ChatGPT With Plugins: An Ecosystem Under Construction
Actualizado: 2026-05-03
In March 2023 OpenAI opened the ChatGPT plugins beta with an ambitious promise: turn the chat into a platform where ChatGPT could talk to external services — banks, hotels, data APIs, internal tools — the same way it talks to the user. Three months later, the ecosystem has around 500 plugins available and a clear pattern of which use cases work and which don’t.
Key takeaways
- A plugin is an OpenAPI spec plus a manifest that describes to the model when to invoke it.
- Works well for live data lookup, low-risk actions, and internal data exposure via OpenAPI.
- Main friction points are multi-plugin orchestration, real-money transactions, and cumulative latency.
- Function calling is the more powerful alternative for developers building their own experiences.
- The ecosystem converges toward enterprise vertical plugins and, longer term, toward multi-step agents.
What a plugin does
A plugin is, in essence, an OpenAPI specification plus a manifest that describes to the model when to invoke it. ChatGPT reads both, and when the user asks a relevant question, the model decides to call the plugin with the right parameters, interprets the response, and integrates it into the conversation.
The typical flow follows five steps:
- User installs the plugin from the ChatGPT store.
- Asks a question: “What’s the best time to fly from Madrid to Rome on July 15?”
- ChatGPT decides the Kayak[1] plugin is relevant and invokes it.
- The plugin returns structured data (flights, prices, schedules).
- ChatGPT presents them to the user in natural language.
Key concept: the model doesn’t learn the plugin — it decides to invoke it case by case, based on the manifest description and conversation context. It’s the same logic as mature prompt engineering: the model acts on precise instructions, not implicit knowledge.
What works well
Three scenarios where plugins shine:
- Live data lookup. Plugins like WolframAlpha[2], Kayak, OpenTable[3], or Instacart[4] address a real ChatGPT limitation: access to dynamic or specific information the training doesn’t cover. Finding an available restaurant tonight in a particular city is a textbook case.
- Low-transaction-risk actions. Generating a document with the Zapier[5] plugin, creating a diagram, summarising a PDF: tasks where an error is easy to detect and doesn’t cost money.
- Internal data exposure. Companies that already publish OpenAPI can build private plugins (inside an Enterprise plan) so their team interacts with corporate data in natural language.

Where friction appears
Four areas where plugins don’t deliver on the initial promise:
- Orchestrating multiple plugins in a flow. ChatGPT allows up to 3 active plugins at once, but choosing well between them is fragile. When asking “find a flight and book a restaurant at the destination”, the model often stalls or invokes the wrong plugin.
- Real-money transactions. Commercial plugins are cautious: Kayak searches flights but redirects to its website for payment; Instacart builds the basket but you close the purchase. The friction of leaving the chat to pay reduces perceived value.
- Cumulative latency. Each plugin adds 2-5 seconds to response time. Conversations with two or three invocations go from instant to noticeably slow.
- Discovery. The plugin store is a very long list without reliable rankings. Finding the right plugin for a specific case is manual work.
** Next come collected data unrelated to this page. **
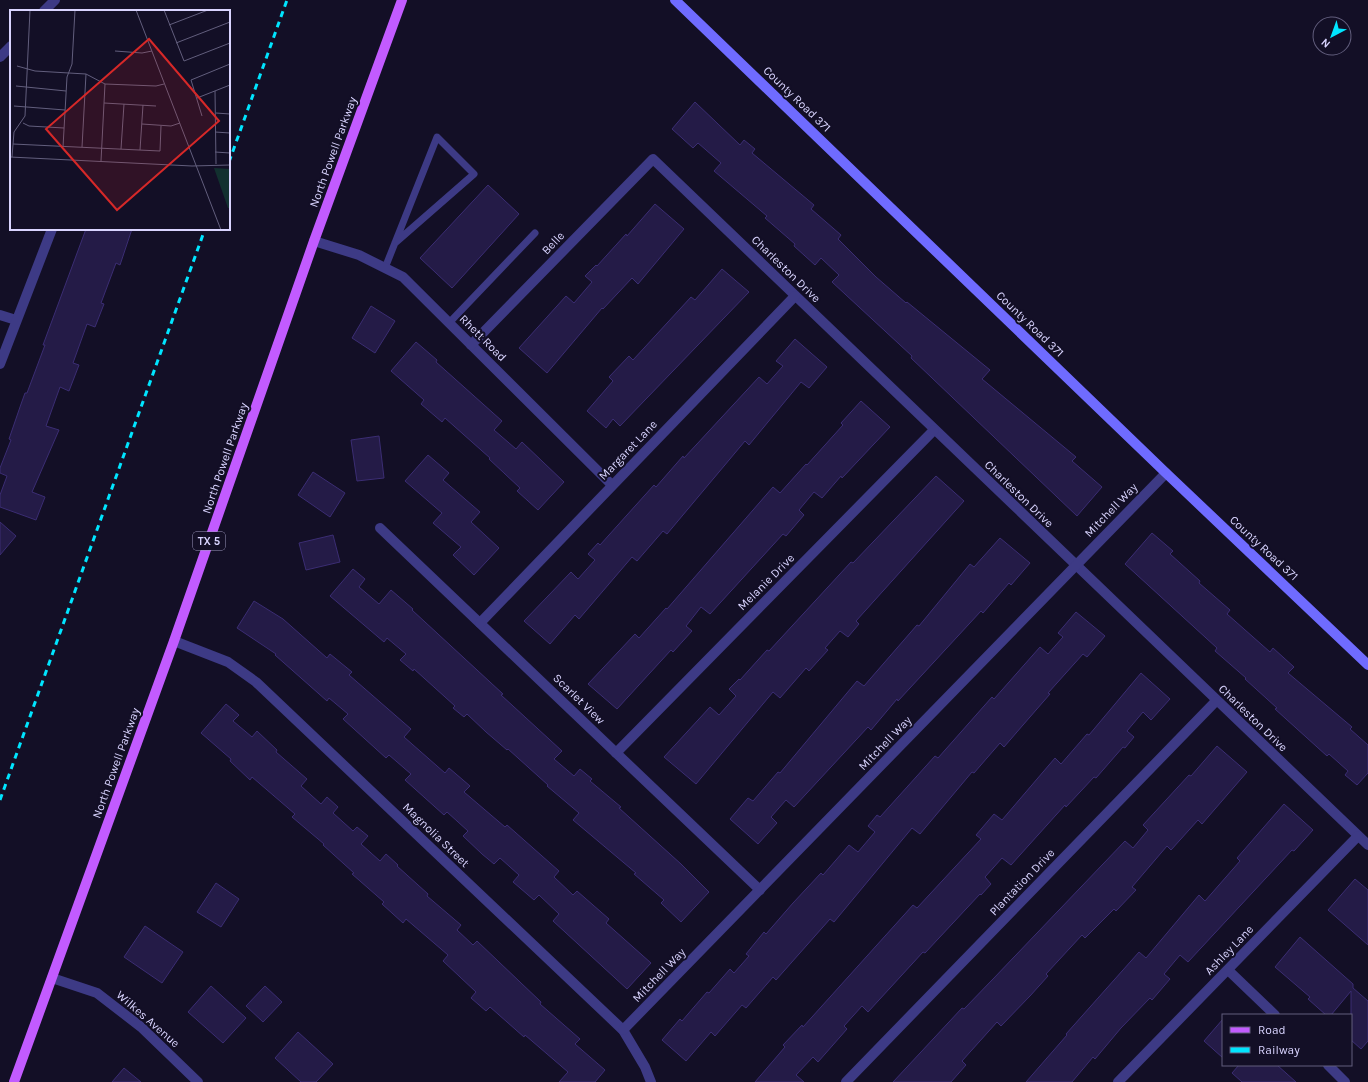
<svg xmlns="http://www.w3.org/2000/svg" width="1368" height="1082" font-family="Karla,sans-serif">
  <style>
    .building { fill: #241b47; stroke: #3b2d73 }
    .lines { fill: none; stroke-linecap: round; stroke-linejoin: round }
    .lane { stroke: #3d3a85; stroke-width: 7 }
    .street { stroke: #3d3a85; stroke-width: 10 }
    .secondary { stroke: #6f6bff; stroke-width: 10 }
    .primary { stroke: #c25bff; stroke-width: 10 }
    .rail { stroke: #00e5ff; stroke-width: 3; stroke-dasharray: 6 5; stroke-linecap: butt }
    .labels { text-anchor: middle; stroke-width: 4; stroke-linejoin: round; paint-order: stroke }
    .shield { fill: #130f26; stroke: #9e99be; stroke-width: 1 }
    .shield-label { font-size: 11px; font-weight: bold; fill: #d9d4ff }
    .street-label { font-size: 12px; fill: #d9d4ff; stroke: #130f26 }
    .inset-road { fill: none; stroke: #625e7d; stroke-width: 1 }
    .view { fill: #d62828; fill-opacity: 0.15; stroke: #d62828; stroke-width: 2 }
    .inset-edge { fill: none; stroke: #d9d4ff; stroke-width: 2 }
  </style>
  <rect width="100%" height="100%" fill="#130f26"/>
  <g class="building">
    <path d="M 695,102 L 740,145 L 744,140 L 755,149 L 752,153 L 814,205 L 811,209 L 841,235 L 838,239 L 876,277 L 906,303 L 907,302 L 990,370 L 982,379 L 1076,457 L 1072,461 L 1102,487 L 1077,516 L 911,358 L 912,356 L 832,282 L 839,275 L 821,258 L 815,265 L 794,246 L 795,244 L 765,218 L 767,216 L 714,171 L 721,163 L 698,143 L 693,148 L 672,129 Z"/>
    <path d="M 488,185 L 519,214 L 452,288 L 420,258 Z"/>
    <path d="M 655,204 L 684,229 L 638,284 L 632,278 L 603,309 L 602,308 L 547,373 L 519,348 L 566,296 L 574,303 L 592,282 L 585,276 L 596,265 L 597,266 L 626,234 L 627,236 Z"/>
    <path d="M 86,229 L 132,229 L 120,265 L 116,263 L 101,303 L 104,304 L 95,327 L 87,324 L 73,363 L 79,365 L 69,391 L 60,387 L 46,426 L 59,430 L 32,492 L 45,497 L 36,520 L 0,507 L 0,495 L 7,476 L 0,473 L 0,468 L 11,440 L 9,439 L 20,407 L 25,393 L 27,393 L 45,345 L 43,345 Z"/>
    <path d="M 722,269 L 749,292 L 620,426 L 613,419 L 606,428 L 587,411 L 613,381 L 609,377 L 629,356 L 633,360 L 691,297 L 695,300 Z"/>
    <path d="M 371,306 L 395,321 L 375,353 L 352,338 Z"/>
    <path d="M 795,339 L 827,367 L 809,388 L 801,382 L 749,445 L 745,441 L 667,534 L 663,531 L 637,561 L 632,557 L 579,619 L 575,615 L 550,644 L 524,621 L 571,572 L 578,579 L 595,560 L 588,554 L 598,543 L 600,545 L 654,485 L 656,487 L 683,456 L 684,458 L 759,377 L 767,384 L 783,366 L 776,361 Z"/>
    <path d="M 416,342 L 437,360 L 436,362 L 502,421 L 494,430 L 516,449 L 522,442 L 564,482 L 538,510 L 517,491 L 520,488 L 489,459 L 490,458 L 445,418 L 442,422 L 421,404 L 424,400 L 391,371 Z"/>
    <path d="M 861,401 L 890,427 L 842,478 L 841,476 L 822,498 L 814,492 L 799,510 L 804,515 L 786,536 L 783,534 L 710,614 L 701,607 L 686,626 L 692,631 L 673,652 L 671,650 L 617,709 L 588,684 L 635,634 L 639,638 L 666,608 L 667,609 L 773,487 L 780,493 L 806,464 L 807,465 L 843,425 L 841,423 Z"/>
    <path d="M 379,436 L 384,478 L 357,481 L 351,440 Z"/>
    <path d="M 428,455 L 449,473 L 443,480 L 480,512 L 471,522 L 499,548 L 474,575 L 453,555 L 461,547 L 433,523 L 442,513 L 405,481 Z"/>
    <path d="M 313,472 L 345,493 L 330,517 L 298,495 Z"/>
    <path d="M 936,476 L 964,501 L 856,621 L 859,624 L 848,637 L 840,631 L 825,648 L 828,650 L 809,671 L 806,668 L 780,698 L 773,692 L 696,784 L 664,757 L 710,707 L 719,715 L 736,696 L 729,689 L 739,679 L 740,680 L 767,650 L 769,651 L 851,562 L 853,563 Z"/>
    <path d="M 0,522 L 16,536 L 0,555 Z"/>
    <path d="M 1152,533 L 1173,551 L 1170,554 L 1200,581 L 1199,583 L 1230,610 L 1227,614 L 1270,652 L 1273,648 L 1294,667 L 1288,673 L 1352,727 L 1350,729 L 1368,745 L 1368,773 L 1357,785 L 1345,775 L 1348,771 L 1329,754 L 1327,756 L 1275,709 L 1277,708 L 1245,679 L 1246,678 L 1215,651 L 1217,648 L 1125,564 Z"/>
    <path d="M 333,535 L 340,562 L 306,570 L 299,543 Z"/>
    <path d="M 1000,538 L 1030,563 L 1011,585 L 1009,583 L 983,613 L 981,611 L 898,701 L 897,699 L 871,730 L 868,727 L 794,807 L 786,800 L 771,817 L 777,823 L 758,844 L 730,819 L 748,798 L 753,801 L 778,772 L 780,773 L 857,681 L 864,686 L 917,625 L 919,626 L 970,564 L 974,567 Z"/>
    <path d="M 353,569 L 365,579 L 359,587 L 379,604 L 391,590 L 413,609 L 412,610 L 503,694 L 501,695 L 562,751 L 554,759 L 574,776 L 580,769 L 592,779 L 590,781 L 621,807 L 619,808 L 681,864 L 709,892 L 681,922 L 661,903 L 664,900 L 634,874 L 636,873 L 573,820 L 579,813 L 547,786 L 548,785 L 508,749 L 507,750 L 486,732 L 467,714 L 464,717 L 453,708 L 455,706 L 414,669 L 413,671 L 400,660 L 406,654 L 387,638 L 384,642 L 330,596 Z"/>
    <path d="M 254,601 L 283,619 L 327,658 L 330,654 L 352,672 L 349,675 L 411,729 L 404,737 L 445,773 L 449,768 L 470,786 L 464,792 L 505,827 L 507,825 L 559,871 L 554,877 L 573,895 L 577,891 L 609,919 L 606,923 L 651,963 L 627,989 L 553,921 L 559,914 L 539,895 L 534,900 L 513,882 L 519,875 L 500,858 L 494,864 L 482,854 L 463,836 L 468,831 L 447,812 L 444,815 L 405,780 L 411,774 L 389,755 L 386,758 L 343,719 L 348,714 L 329,698 L 327,701 L 275,655 L 276,654 L 237,628 Z"/>
    <path d="M 1076,612 L 1105,636 L 1087,657 L 1083,654 L 1048,693 L 1050,694 L 1023,725 L 1004,747 L 1000,743 L 974,773 L 972,772 L 920,834 L 912,828 L 834,922 L 830,919 L 776,980 L 773,977 L 746,1008 L 742,1005 L 715,1036 L 711,1032 L 686,1061 L 662,1040 L 680,1019 L 682,1021 L 707,992 L 709,993 L 730,969 L 734,973 L 749,956 L 746,954 L 764,932 L 766,934 L 793,903 L 821,873 L 823,875 L 849,845 L 858,852 L 875,832 L 868,826 L 877,815 L 880,817 L 935,756 L 938,758 L 992,697 L 994,699 L 1040,647 L 1048,654 L 1063,637 L 1058,633 Z"/>
    <path d="M 1141,673 L 1170,699 L 1151,720 L 1143,712 L 1127,731 L 1134,737 L 1125,748 L 1123,747 L 1096,778 L 1094,777 L 1066,807 L 1065,805 L 1011,865 L 1002,858 L 985,877 L 991,884 L 981,895 L 980,894 L 925,953 L 923,952 L 868,1012 L 862,1006 L 844,1026 L 847,1029 L 818,1062 L 813,1057 L 796,1075 L 804,1082 L 755,1082 L 785,1047 L 783,1045 L 802,1025 L 803,1027 L 913,905 L 917,908 L 981,839 L 976,835 L 994,814 L 1002,820 L 1055,758 L 1061,764 L 1087,734 L 1089,735 Z"/>
    <path d="M 226,704 L 239,715 L 233,721 L 252,737 L 257,731 L 277,750 L 276,752 L 307,779 L 301,786 L 321,804 L 327,797 L 338,807 L 333,813 L 353,831 L 357,827 L 368,836 L 361,844 L 380,861 L 386,854 L 398,865 L 397,866 L 428,894 L 427,896 L 461,925 L 457,930 L 473,945 L 477,941 L 541,1002 L 540,1004 L 580,1039 L 575,1044 L 605,1070 L 595,1082 L 559,1082 L 568,1072 L 525,1035 L 524,1037 L 490,1007 L 486,1011 L 471,998 L 476,992 L 443,961 L 448,955 L 406,919 L 403,923 L 382,904 L 384,902 L 352,874 L 354,873 L 323,845 L 324,844 L 292,817 L 295,814 L 252,777 L 250,780 L 230,761 L 231,759 L 201,733 Z"/>
    <path d="M 1217,746 L 1247,772 L 1202,824 L 1198,820 L 1171,850 L 1167,846 L 1132,887 L 1136,890 L 1116,911 L 1114,909 L 1085,938 L 1082,935 L 1046,974 L 1048,976 L 1030,996 L 1001,1026 L 997,1022 L 962,1061 L 966,1065 L 951,1082 L 893,1082 L 962,1008 L 964,1009 L 993,979 L 1125,841 L 1133,848 L 1148,830 L 1143,825 L 1189,775 L 1191,776 Z"/>
    <path d="M 1284,804 L 1313,830 L 1294,851 L 1292,850 L 1188,962 L 1180,955 L 1164,974 L 1170,979 L 1152,1000 L 1150,998 L 1121,1028 L 1095,1059 L 1093,1057 L 1072,1082 L 1026,1082 L 1067,1035 L 1066,1034 L 1139,952 L 1146,958 L 1199,895 L 1205,901 L 1240,861 L 1237,858 Z"/>
    <path d="M 1355,879 L 1368,890 L 1368,945 L 1328,910 Z"/>
    <path d="M 216,883 L 239,899 L 221,927 L 197,912 Z"/>
    <path d="M 145,926 L 183,952 L 162,983 L 124,957 Z"/>
    <path d="M 1300,937 L 1353,984 L 1353,988 L 1368,1001 L 1368,1041 L 1361,1049 L 1351,1040 L 1351,991 L 1331,1015 L 1326,1015 L 1308,999 L 1310,997 L 1275,967 Z"/>
    <path d="M 211,986 L 246,1018 L 223,1043 L 188,1012 Z"/>
    <path d="M 265,986 L 282,1002 L 263,1022 L 246,1006 Z"/>
    <path d="M 1223,1019 L 1223,1058 L 1204,1041 Z"/>
    <path d="M 298,1032 L 333,1064 L 316,1082 L 301,1082 L 275,1058 Z"/>
    <path d="M 1239,1065 L 1277,1065 L 1296,1082 L 1242,1082 L 1232,1073 Z"/>
    <path d="M 124,1068 L 141,1082 L 112,1082 Z"/>
  </g>
  <g class="lines">
    <g class="lane">
      <path d="M 385,268 L 437,137 L 474,174 L 395,243"/>
      <path d="M 449,323 L 535,233"/>
    </g>
    <g class="street">
      <path d="M 44,11 L 55,0"/>
      <path d="M 0,57 L 11,46"/>
      <path d="M 314,241 L 359,255 L 403,277 L 612,485"/>
      <path d="M 0,315 L 16,320"/>
      <path d="M 471,345 L 653,159 L 1368,845"/>
      <path d="M 0,364 L 52,229"/>
      <path d="M 380,528 L 760,890"/>
      <path d="M 480,623 L 795,296"/>
      <path d="M 174,641 L 228,662 L 256,682 L 623,1030 L 645,1067 L 651,1082"/>
      <path d="M 616,753 L 934,430"/>
      <path d="M 1228,970 L 1275,1015"/>
      <path d="M 52,978 L 97,993 L 141,1027 L 198,1082"/>
      <path d="M 623,1030 L 1166,473"/>
      <path d="M 1328,1065 L 1345,1082"/>
      <path d="M 846,1082 L 1216,701"/>
      <path d="M 1118,1082 L 1358,836"/>
    </g>
    <path class="secondary" d="M 675,0 L 1166,473 L 1368,665"/>
    <path class="primary" d="M 14,1082 L 174,641 L 314,241 L 402,0"/>
    <g class="rail">
      <path d="M 229,162 L 287,0"/>
      <path d="M 0,800 L 205,229"/>
    </g>
  </g>
  <g class="labels">
    <rect class="shield" x="193" y="532" width="32" height="18" rx="3"/>
    <g class="shield-label">
      <text x="209" y="545">TX 5</text>
    </g>
    <g class="street-label">
      <text transform="translate(797 99) rotate(44)" y="4">County Road 371</text>
      <text transform="translate(333 152) rotate(-70)" y="4">North Powell Parkway</text>
      <text transform="translate(553 243) rotate(-46)" y="4">Belle</text>
      <text transform="translate(786 269) rotate(44)" y="4">Charleston Drive</text>
      <text transform="translate(1030 324) rotate(44)" y="4">County Road 371</text>
      <text transform="translate(483 338) rotate(45)" y="4">Rhett Road</text>
      <text transform="translate(628 450) rotate(-46)" y="4">Margaret Lane</text>
      <text transform="translate(225 458) rotate(-71)" y="4">North Powell Parkway</text>
      <text transform="translate(1019 494) rotate(44)" y="4">Charleston Drive</text>
      <text transform="translate(1111 510) rotate(-46)" y="4">Mitchell Way</text>
      <text transform="translate(1264 548) rotate(43)" y="4">County Road 371</text>
      <text transform="translate(766 582) rotate(-45)" y="4">Melanie Drive</text>
      <text transform="translate(579 699) rotate(44)" y="4">Scarlet View</text>
      <text transform="translate(1253 718) rotate(44)" y="4">Charleston Drive</text>
      <text transform="translate(885 743) rotate(-46)" y="4">Mitchell Way</text>
      <text transform="translate(116 763) rotate(-70)" y="4">North Powell Parkway</text>
      <text transform="translate(436 835) rotate(44)" y="4">Magnolia Street</text>
      <text transform="translate(1022 882) rotate(-46)" y="4">Plantation Drive</text>
      <text transform="translate(1229 950) rotate(-46)" y="4">Ashley Lane</text>
      <text transform="translate(659 975) rotate(-46)" y="4">Mitchell Way</text>
      <text transform="translate(148 1019) rotate(41)" y="4">Wilkes Avenue</text>
    </g>
  </g>
  <g transform="translate(10 10)">
    <rect width="220" height="220" fill="#130f26"/>
    <path d="M 204,158 L 220,159 L 220,198 L 218,198 Z" fill="#12302f"/>
    <path class="inset-road" d="M 126,0 L 211,220M 154,0 L 174,51 L 220,33M 159,15 L 198,0M 166,33 L 220,12M 105,41 L 132,43 L 142,41M 7,56 L 25,61 L 76,64 L 95,74 L 146,76 L 154,74M 6,76 L 56,81M 205,81 L 206,154M 187,88 L 220,75M 94,93 L 146,96M 4,96 L 55,100M 206,103 L 220,104M 192,106 L 181,70 L 220,54M 13,113 L 19,116 L 54,118M 132,114 L 161,116 L 170,113M 205,122 L 220,123M 3,134 L 150,141 L 151,116M 53,137 L 57,67 L 62,54 L 65,0M 72,137 L 76,64M 111,139 L 114,94M 130,140 L 133,95M 205,142 L 220,143M 0,147 L 182,156 L 220,155M 2,147 L 4,122 L 15,106 L 20,0M 91,151 L 95,74"/>
    <path class="view" d="M 139,29 L 209,111 L 107,200 L 36,119 Z"/>
    <rect width="220" height="220" class="inset-edge"/>
  </g>
  <rect x="1222" y="1014" width="130" height="52" fill="#130f26" stroke="#625e7d"/>
  <rect x="1230" y="1027" width="20" height="6" fill="#c25bff" stroke="#625e7d"/>
  <text x="1258" y="1034" font-size="12" fill="#d9d4ff">Road</text>
  <rect x="1230" y="1047" width="20" height="6" fill="#00e5ff" stroke="#625e7d"/>
  <text x="1258" y="1054" font-size="12" fill="#d9d4ff">Railway</text>
  <g transform="translate(1332 36) rotate(221)"><circle r="19" fill="#130f26" stroke="#625e7d"/>
  <path d="M0-3L7 15L0 10L-7 15Z" fill="#00e5ff"/>
  <text y="-6" font-size="11" font-weight="bold" text-anchor="middle" fill="#d9d4ff">N</text>
  </g>
</svg>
Plugins vs. function calling
In June 2023 OpenAI introduced function calling[6] in their public API — a more granular capability for developers to define functions the model can invoke, without going through the store. Both coexist with different roles:
- Plugins: end-consumer experience in ChatGPT. They must pass an OpenAI review and target non-technical use. Users install them from the store.
- Function calling: direct API for developers building their own experiences. No store, no gatekeeper, no predefined UX.
For a team integrating AI into their product, function calling is almost always the better primitive because it maintains control over UX and transactions. Plugins shine only when the goal is for ChatGPT itself to be the interface.
This architecture connects with generative AI applied to code assistants and with the ChatGPT 4 chatbot technology ecosystem: the conversational interface evolves toward deep integration with external systems.
Where the ecosystem is heading
Three reasonable trends:
- Consolidation. Of the 500+ plugins, those solving a clear and maintainable use case will survive. The long tail of low-use plugins will fade.
- Enterprise vertical plugins. The next successful plugins will be specific: ChatGPT inside tools like Notion[7] or Salesforce[8], with integrated business context.
- Convergence with agents. The distinction between “plugin” and “agent” tends to blur. The next systems will orchestrate multiple plugins in multi-step plans, not just answer a single question. This approaches the analysis of OpenAI’s Code Interpreter, where the model autonomously manages complex tools.
Conclusion
ChatGPT plugins are a valuable experiment in how a conversational assistant can open its behaviour to external services. Three months of real adoption show the potential — live data lookup, internal API exposure — and the limits — complex orchestration, real-money transactions. As an industrial standard for developers, the ball is with function calling; plugins are primarily a consumer product. The ecosystem that emerges from both paths will define the next generation of conversational interfaces.